Your income-earning potential is your most valuable asset. Your income guarantees that the bills are paid, college tuitions provided, your family's lifestyle maintained. Here are two ways to help protect your income-earning potential:
- Did You Know...?
Investing is not the best way to protect your income. Even investing substantial assets might not guarantee your family's financial security for life. Not all assets are liquid, capable of generating income. It may not be practical to convert your home, autos, and other possessions into income-generating assets.
Life insurance is one of the most effective tools for replacing lost income, as it can deliver a designated amount of money to your beneficiary, generally income-tax-free, at the very time it is needed most.
To determine how much is enough, you first need to determine your net worth. Here is a simplified rule-of-thumb way to calculate how much you are worth as a "money machine" to your family: simply multiply your present annual income by the number of years until you plan to retire.
For example, if you are 38 years old, plan to retire at 65 and have a current annual income of $45,000, your value is $1,215,000 ($45,000 x 27 years to retirement). This is your minimum financial value, based on the assumption that you live and remain healthy. It does not factor in (1) inflation or (2) real dollar increases in your income over time. So, your actual value is probably a great deal higher! Still, this amount does give you some idea just how much you are worth to your family.

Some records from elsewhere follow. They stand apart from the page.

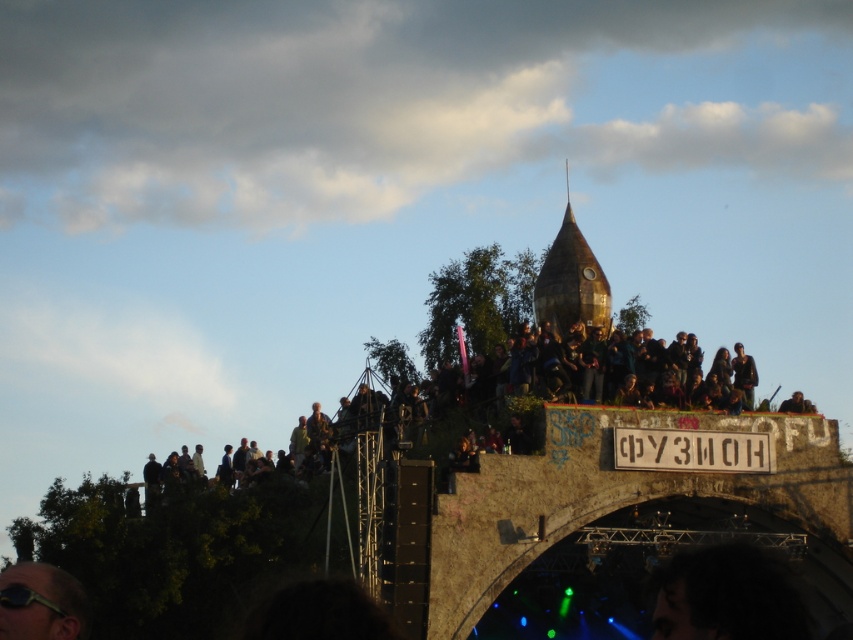
Question: Which point appears closest to the camera in this image?

Choices:
 (A) (490, 576)
 (B) (77, 630)
 (C) (543, 269)

Answer: (B)

Question: Which of these objects is positioned farthest from the matte black sunglasses at lower left?

Choices:
 (A) stone bridge at upper center
 (B) gold metallic dome at center

Answer: (B)

Question: Which object is closer to the camera taking this photo?

Choices:
 (A) gold metallic dome at center
 (B) stone bridge at upper center
 (C) matte black sunglasses at lower left

Answer: (C)

Question: Can you confirm if stone bridge at upper center is positioned to the right of matte black sunglasses at lower left?

Choices:
 (A) yes
 (B) no

Answer: (A)

Question: Can you confirm if stone bridge at upper center is positioned below matte black sunglasses at lower left?

Choices:
 (A) no
 (B) yes

Answer: (A)

Question: Can you confirm if stone bridge at upper center is thinner than gold metallic dome at center?

Choices:
 (A) yes
 (B) no

Answer: (B)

When estimating a ballpark figure of coverage needs, there are other facts to consider:
- When factoring in existing coverage, be careful about including employer-sponsored insurance when calculating your needs. It may end with your employment if you change jobs, leaving you underinsured.
- Be wary of counting term life insurance when adding up your total coverage. Term insurance provides protection for a limited number of years. However, in some cases, it may expire and not be available when needed.

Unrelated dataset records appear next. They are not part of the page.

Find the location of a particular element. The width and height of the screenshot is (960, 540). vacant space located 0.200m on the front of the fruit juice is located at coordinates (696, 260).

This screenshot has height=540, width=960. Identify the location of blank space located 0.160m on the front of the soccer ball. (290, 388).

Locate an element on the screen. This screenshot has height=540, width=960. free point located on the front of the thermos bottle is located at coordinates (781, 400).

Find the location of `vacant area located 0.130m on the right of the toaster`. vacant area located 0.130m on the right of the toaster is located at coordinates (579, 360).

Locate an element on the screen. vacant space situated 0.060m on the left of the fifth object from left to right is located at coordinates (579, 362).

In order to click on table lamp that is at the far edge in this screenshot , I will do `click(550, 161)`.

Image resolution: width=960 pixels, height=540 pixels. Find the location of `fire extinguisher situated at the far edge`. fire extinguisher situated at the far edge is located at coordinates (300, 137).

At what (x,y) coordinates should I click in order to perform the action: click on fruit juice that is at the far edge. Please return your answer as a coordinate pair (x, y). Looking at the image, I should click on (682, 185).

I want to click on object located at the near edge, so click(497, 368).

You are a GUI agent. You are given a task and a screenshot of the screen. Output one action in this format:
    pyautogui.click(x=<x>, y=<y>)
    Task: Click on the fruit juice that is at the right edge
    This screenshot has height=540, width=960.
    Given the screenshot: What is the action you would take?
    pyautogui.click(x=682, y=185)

- If you have a child with special needs or a disabled spouse, you may need life insurance to provide lifelong income, not just for a limited number of years.
- If you have excessive debts or higher education bills on the horizon, you may need more coverage than the formula indicates.
- Taxes, appreciation, and inflation.
- If there are other sources of income available, your needs may need lower.
Disability Income Insurance
When protecting your income-earning potential, make sure to think about disability. What would happen to your family if you become disabled and were unable to work? The risk of disability - as well as the potential cost - is simply too great to ignore. (Products available through one or more carriers not affiliated with New York Life; dependent on carrier authorization and product availability in your state or locality.)
If you become disabled, here are five possible ways to manage financially:
- Tap into savings. But how long will the funds last? You could use up in a few short months assets that took years to accumulate.
- Borrow. But who will lend you the money? Even family and friends can only help so much. This is a short-term and potentially short-sighted solution.
- Sell assets. But if you have the assets to sell, what price will you get for them? Will you sell your home? Your cars?
- Count on Social Security. But will your claim be approved and, if so, how much will you receive?
- Transfer the risk to an insurance company. We recommend option #5. It's cheaper, safer, and smarter in the long run.